Prevention and treatment of surgical infection is usually managed by:

Drug therapy: Antibiotics

Dilution and evacuation of infectious particles: Using an efficient OR ventilation system

Source Control: Increasing the performance of staff clothing in preventing the shedding of bacteria to the air, Reducing the number and activity of staff in the operating rooms and Work practice improvement during a given surgical activity.

In our research, we mainly focused on ventilation efficiency and source control. We used the most advanced super computers to do mathematical calculation in the field of fluid mechanics to predict airflow field and contaminant dispersion in operating rooms. We try to optimize and improve the ventilation efficiency to provide the lowest possible airborne bacteria concentration and thus a reduced rate of surgical site infections. Another part of this research was focused on performance of surgical clothing systems and work practice improvement of surgical team members.

This is how different air flows out in an OR with 10 people moving about.

What were the particular obstacles or difficulties in your research? How did you overcome them?
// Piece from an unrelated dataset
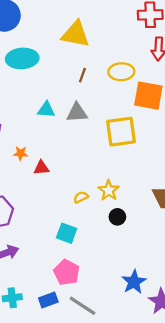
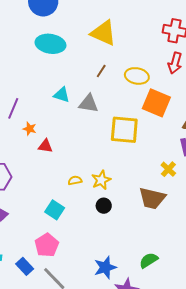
blue rectangle: (48, 300) -> (25, 266), turned 54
Hospital operating rooms are among the most critical working environment and research in this area would be very difficult. Performing any research study during a given surgical procedure may involve several ethical and logistical considerations, and frequently cannot be repeated. The complexity of working environment is another obstacle that makes experimental investigation very difficult and expensive.

Mutual understanding among engineers and surgical staff is a key to making for an easier and more straightforward further development in ventilation principles and infection control. Currently, there is large gap among the medical and engineering fields and these two areas can barely collaborate.

The control of airborne particles in hospitals and operating room environments requires comprehensive knowledge about the source and transport mechanism of the bacteria-carrying particles. The role of airflow streams as a vehicle for airborne particles should be well understood.

 

How long will it take for your findings to become applicable in the hospitals and save lives of thousands?

Several assessment based on finding of this research is now experimentally put in practice in sham operations. The area of surgery is that much complicated that any small error can end up to a catastrophe and thus it should be well evaluated before using in real surgeries. Therefore more research is needed until it becomes applicable in operating rooms.

 

In what direction do you see your research going in the future?

We work on some advance models of hybrid ventilations to have the benefit of several airflow principals to have the most efficient airflow pattern. Recently many hospitals and industrial companies, active in this research area, show interest to this project and we hopefully can have a broad interdisciplinary collaboration with experts in different area to fasten the research progress.

 

Beside this recent scientific accomplishment, what other projects of yours managed to receive such wide-spread recognition? 

We work in another method to capture, disable and evacuate the viable particles from the surgical area. This method work independently from operating room ventilation systems and it can be much more efficient than the currently used methods of infection control.

 

Will you bring back the results of your research to Iran and apply them to Iranian hospitals? Do you have any plans for joint cooperation with Iranian scientists in this regard? 

It is hard to say in this stage!

 

Sasan Sadrizadeh is a researcher in Fluid and Climate Technology Division. His research is focused on Design of Hospital Operating Room Ventilation using Computational Fluid Dynamics technique. Sasan received a PhD in Applied Fluid Mechanics in 2016 from KTH Royal Institute of Technology. He graduated in 2012 from Linköping University with a Master of Science in Applied Thermodynamics and Fluid Mechanics. He is primarily interested in studying the Fluid–structure interaction, Fluid-Particle dynamics, the physics and chemistry of indoor air pollution, Heat and Mass transfer using various numerical methods.